The next major step is GLX (well, after getting this driver to actually run :-). I'm really torn about how to go about this. The easiest and most immediate way will be to bring in Mesa and do it just like XFree86 does but without the loadable GLcore. Better would be for GLcore to be buildable outside of the xserver tree and dlopenable. Best would be to either have the server dlopen a DRI driver (perhaps the fb driver) and use that for GLX rendering, or to have the server fork a program that handles GLX that the server hands off to it which then renders using a dri driver. I can see the merits of both of the last two. But I think I'll end up doing the first one first.

FreeBSD:
Continued work on xlibs ports. All but 3 (Xi, Xcursor, another I don't recall ATM) have been ported and I'm using them on my desktop. Forwarded the ports to the new x11@FreeBSD.org mailinglist which I got created to hopefully bring other people into X11 maintaining on FreeBSD so I can spend less time being frustrated with XFree86. One of our major ports PR busters has been talking about working on a kdrive port to FreeBSD.

FreeBSD:
Spent the day chopping XFree86 up into little bits. Boy, is it satisfying.

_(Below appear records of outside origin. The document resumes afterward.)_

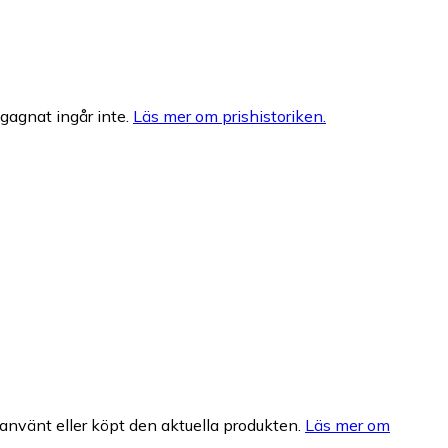
egagnat ingår inte.
Läs mer om prishistoriken.
nvänt eller köpt den aktuella produkten.
Läs mer om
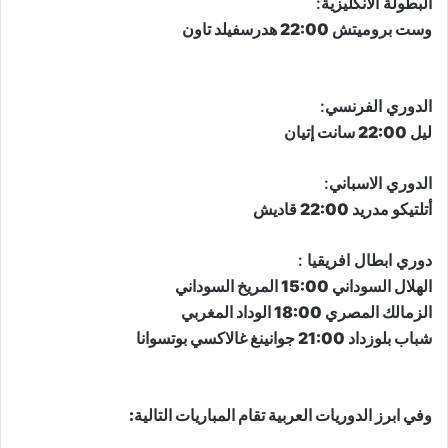
​البطولة الانكليزية​:
وست بروميتش 22:00 هدرسفيلد تاون
​الدوري الفرنسي​:
ليل 22:00 سانت إتيان
​الدوري الاسباني​:
أتلتيكو مدريد 22:00 قاديش
​دوري ابطال افريقيا​ :
الهلال السوداني 15:00 المريخ السوداني
الزمالك المصري 18:00 الوداد المغربي
شباب بلوزداد 21:00 جوانينغ غالاكسي بوتسوانا
وفي ابرز الدوريات العربية تقام المباريات التالية:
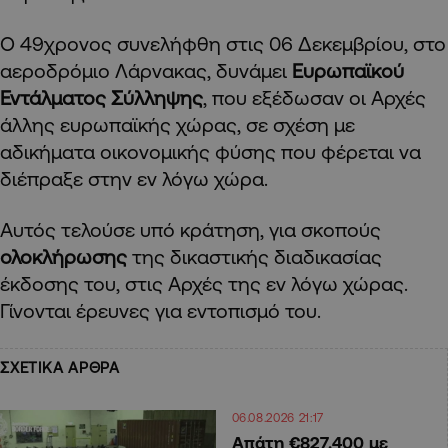
Ο 49χρονος συνελήφθη στις 06 Δεκεμβρίου, στο
αεροδρόμιο Λάρνακας, δυνάμει
Ευρωπαϊκού
Εντάλματος Σύλληψης
, που εξέδωσαν οι Αρχές
άλλης ευρωπαϊκής χώρας, σε σχέση με
αδικήματα οικονομικής φύσης που φέρεται να
διέπραξε στην εν λόγω χώρα.
Αυτός τελούσε υπό κράτηση, για σκοπούς
ολοκλήρωσης
της δικαστικής διαδικασίας
έκδοσης του, στις Αρχές της εν λόγω χώρας.
Γίνονται έρευνες για εντοπισμό του.
ΣΧΕΤΙΚΑ ΑΡΘΡΑ
06.08.2026 21:17
Απάτη €827.400 με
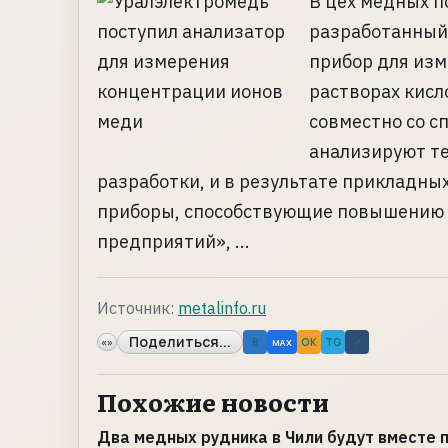
В цех медных 
разработанный
прибор для из
растворах кисл
совместно со с
анализируют те
разработки, и в результате прикладны
приборы, способствующие повышению 
предприятий», ...
Источник:
metalinfo.ru
Поделиться...
«»
B
OK
TG
↗
MAX
Похожие новости
Два медных рудника в Чили будут вместе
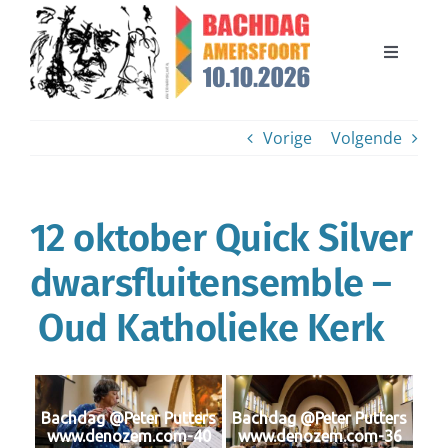
Ga
naar
inhoud
Toggle
Navigati
Bachdag 2026
Vorige
Volgende
Bachdag 2024
12 oktober Quick Silver
Organisatie
dwarsfluitensemble –
Steun de Bachdag
Oud Katholieke Kerk
Contact
Bachdag @Peter Putters
Bachdag @Peter Putters
www.denozem.com-40
www.denozem.com-36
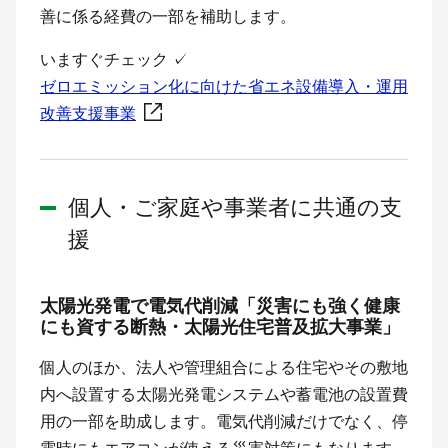
善に係る経費の一部を補助します。
いますぐチェック
✓
ゼロエミッション化に向けた省エネ設備導入・運用
改善支援事業
個人・ご家庭や事業者に共通の支
援
太陽光発電で電気代削減「災害にも強く健康
にも資する断熱・太陽光住宅普及拡大事業」
個人のほか、法人や管理組合による住宅やその敷地
内へ設置する太陽光発電システムや蓄電池の設置費
用の一部を助成します。電気代削減だけでなく、停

I've moved the DRI client drivers into a separate port. Hopefully soon they'll be provided by Mesa, but it'll at least make letting users upgrade to CVS DRI drivers much cleaner. Also removes a decent bit of mess from XFree86-4-Server. I'm doing a test now of XFree86-4-Server using freedesktop.org shared X libraries rather than building and linking those libraries in statically (this occurs for 4 of the servers). I've done some cleanup bits in the freedesktop.org xlibs, and I'm looking forward to rolling releases of some of them and integrating them into FreeBSD soon.

DRI:
Committed my DRM interface 1.2 change. It ties the DRM down to a specific device, which will make making a lower-level DRM layer much more sane. I have more evil plans, such as not allowing the X Server to addmap/map FB or MMIO areas that don't correspond to the areas that the card advertises through PCI. This will work well with the standalone Mesa and kdrive desires that the DRM tell userland where the FB/MMIO are, rather than the other way around.

Got a bug report from my first DRM interface change, about running two servers on different VTs on a single card, with both trying to enable the DRI. The set/getunique system which I deprecated the "set" half of in the 1.1 interface acted as a sort of lock preventing a second server from (re-)initializing the DRM. The removed "set" attempt let the second X Server partially initialize the DRM before it failed. In the process the kernel would become confused about where the lock was. So, I made it not allow a second lock-containing SHM area to be added, which locks out the 2nd X Server before it messes things up.

FreeBSD:
Played around in the PR database a bit. Closed some kern and i386 PRs, mostly due to them being already fixed. Fun to see myself shoot up to #12 of the non-ports PR busters on the PR stats page.